* [WHAT THE EXERCISE ASKS]: In every item below, substitute "enclosing rectangle" for "bounding box" and leave everything else unchanged.

* [SOURCE DATA]:
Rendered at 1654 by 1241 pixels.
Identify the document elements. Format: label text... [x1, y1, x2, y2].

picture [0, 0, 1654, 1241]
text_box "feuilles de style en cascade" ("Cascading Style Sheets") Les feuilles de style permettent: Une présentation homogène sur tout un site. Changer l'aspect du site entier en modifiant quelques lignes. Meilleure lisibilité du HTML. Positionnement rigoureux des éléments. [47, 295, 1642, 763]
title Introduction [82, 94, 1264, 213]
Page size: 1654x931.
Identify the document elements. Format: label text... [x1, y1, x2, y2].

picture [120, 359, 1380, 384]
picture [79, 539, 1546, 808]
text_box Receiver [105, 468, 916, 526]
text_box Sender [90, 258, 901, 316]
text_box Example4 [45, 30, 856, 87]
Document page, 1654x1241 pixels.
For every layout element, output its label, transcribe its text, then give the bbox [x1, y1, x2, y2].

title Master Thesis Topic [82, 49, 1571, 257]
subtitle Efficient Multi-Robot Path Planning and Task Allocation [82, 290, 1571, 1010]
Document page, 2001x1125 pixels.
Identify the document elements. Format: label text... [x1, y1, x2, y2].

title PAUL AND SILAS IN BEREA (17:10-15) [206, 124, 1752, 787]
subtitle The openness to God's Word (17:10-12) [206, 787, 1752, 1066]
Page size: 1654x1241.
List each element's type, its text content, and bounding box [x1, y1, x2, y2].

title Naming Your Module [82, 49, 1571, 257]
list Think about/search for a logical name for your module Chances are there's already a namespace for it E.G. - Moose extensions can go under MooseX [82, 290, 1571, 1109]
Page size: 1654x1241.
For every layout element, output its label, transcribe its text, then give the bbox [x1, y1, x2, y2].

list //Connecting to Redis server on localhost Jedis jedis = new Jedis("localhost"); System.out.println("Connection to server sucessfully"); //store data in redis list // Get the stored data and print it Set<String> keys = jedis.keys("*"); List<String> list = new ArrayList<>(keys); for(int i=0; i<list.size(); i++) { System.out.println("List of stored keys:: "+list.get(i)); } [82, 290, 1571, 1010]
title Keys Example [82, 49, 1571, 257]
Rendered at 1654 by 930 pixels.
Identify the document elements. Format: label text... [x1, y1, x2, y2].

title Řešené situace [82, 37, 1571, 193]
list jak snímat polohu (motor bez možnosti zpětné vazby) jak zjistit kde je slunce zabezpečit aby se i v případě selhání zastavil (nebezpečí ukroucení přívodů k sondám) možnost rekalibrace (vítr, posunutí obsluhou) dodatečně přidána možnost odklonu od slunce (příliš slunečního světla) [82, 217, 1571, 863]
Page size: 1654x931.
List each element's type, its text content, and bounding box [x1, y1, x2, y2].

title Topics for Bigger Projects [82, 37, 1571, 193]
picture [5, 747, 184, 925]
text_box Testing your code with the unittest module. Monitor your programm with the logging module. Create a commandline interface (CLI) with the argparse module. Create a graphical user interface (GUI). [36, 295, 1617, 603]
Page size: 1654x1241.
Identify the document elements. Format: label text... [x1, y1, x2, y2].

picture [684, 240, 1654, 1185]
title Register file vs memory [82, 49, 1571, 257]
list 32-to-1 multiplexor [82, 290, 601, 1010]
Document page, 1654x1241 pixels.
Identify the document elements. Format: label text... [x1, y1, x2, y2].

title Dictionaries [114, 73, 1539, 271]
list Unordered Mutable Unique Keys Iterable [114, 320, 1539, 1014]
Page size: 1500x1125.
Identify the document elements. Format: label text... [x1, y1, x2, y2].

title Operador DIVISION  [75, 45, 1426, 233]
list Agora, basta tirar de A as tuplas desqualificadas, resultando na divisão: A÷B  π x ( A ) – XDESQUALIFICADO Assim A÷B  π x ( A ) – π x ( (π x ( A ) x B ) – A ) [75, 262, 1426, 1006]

* [EXERCISE RESULT]:
Rendered at 1654 by 1241 pixels.
Identify the document elements. Format: label text... [x1, y1, x2, y2].

picture [0, 0, 1654, 1241]
text_box "feuilles de style en cascade" ("Cascading Style Sheets") Les feuilles de style permettent: Une présentation homogène sur tout un site. Changer l'aspect du site entier en modifiant quelques lignes. Meilleure lisibilité du HTML. Positionnement rigoureux des éléments. [47, 295, 1642, 763]
title Introduction [82, 94, 1264, 213]
Page size: 1654x931.
Identify the document elements. Format: label text... [x1, y1, x2, y2].

picture [120, 359, 1380, 384]
picture [79, 539, 1546, 808]
text_box Receiver [105, 468, 916, 526]
text_box Sender [90, 258, 901, 316]
text_box Example4 [45, 30, 856, 87]
Document page, 1654x1241 pixels.
For every layout element, output its label, transcribe its text, then give the bbox [x1, y1, x2, y2].

title Master Thesis Topic [82, 49, 1571, 257]
subtitle Efficient Multi-Robot Path Planning and Task Allocation [82, 290, 1571, 1010]
Document page, 2001x1125 pixels.
Identify the document elements. Format: label text... [x1, y1, x2, y2].

title PAUL AND SILAS IN BEREA (17:10-15) [206, 124, 1752, 787]
subtitle The openness to God's Word (17:10-12) [206, 787, 1752, 1066]
Page size: 1654x1241.
List each element's type, its text content, and enclosing rectangle [x1, y1, x2, y2].

title Naming Your Module [82, 49, 1571, 257]
list Think about/search for a logical name for your module Chances are there's already a namespace for it E.G. - Moose extensions can go under MooseX [82, 290, 1571, 1109]
Page size: 1654x1241.
For every layout element, output its label, transcribe its text, then give the bbox [x1, y1, x2, y2].

list //Connecting to Redis server on localhost Jedis jedis = new Jedis("localhost"); System.out.println("Connection to server sucessfully"); //store data in redis list // Get the stored data and print it Set<String> keys = jedis.keys("*"); List<String> list = new ArrayList<>(keys); for(int i=0; i<list.size(); i++) { System.out.println("List of stored keys:: "+list.get(i)); } [82, 290, 1571, 1010]
title Keys Example [82, 49, 1571, 257]
Rendered at 1654 by 930 pixels.
Identify the document elements. Format: label text... [x1, y1, x2, y2].

title Řešené situace [82, 37, 1571, 193]
list jak snímat polohu (motor bez možnosti zpětné vazby) jak zjistit kde je slunce zabezpečit aby se i v případě selhání zastavil (nebezpečí ukroucení přívodů k sondám) možnost rekalibrace (vítr, posunutí obsluhou) dodatečně přidána možnost odklonu od slunce (příliš slunečního světla) [82, 217, 1571, 863]
Page size: 1654x931.
List each element's type, its text content, and enclosing rectangle [x1, y1, x2, y2].

title Topics for Bigger Projects [82, 37, 1571, 193]
picture [5, 747, 184, 925]
text_box Testing your code with the unittest module. Monitor your programm with the logging module. Create a commandline interface (CLI) with the argparse module. Create a graphical user interface (GUI). [36, 295, 1617, 603]
Page size: 1654x1241.
Identify the document elements. Format: label text... [x1, y1, x2, y2].

picture [684, 240, 1654, 1185]
title Register file vs memory [82, 49, 1571, 257]
list 32-to-1 multiplexor [82, 290, 601, 1010]
Document page, 1654x1241 pixels.
Identify the document elements. Format: label text... [x1, y1, x2, y2].

title Dictionaries [114, 73, 1539, 271]
list Unordered Mutable Unique Keys Iterable [114, 320, 1539, 1014]
Page size: 1500x1125.
Identify the document elements. Format: label text... [x1, y1, x2, y2].

title Operador DIVISION  [75, 45, 1426, 233]
list Agora, basta tirar de A as tuplas desqualificadas, resultando na divisão: A÷B  π x ( A ) – XDESQUALIFICADO Assim A÷B  π x ( A ) – π x ( (π x ( A ) x B ) – A ) [75, 262, 1426, 1006]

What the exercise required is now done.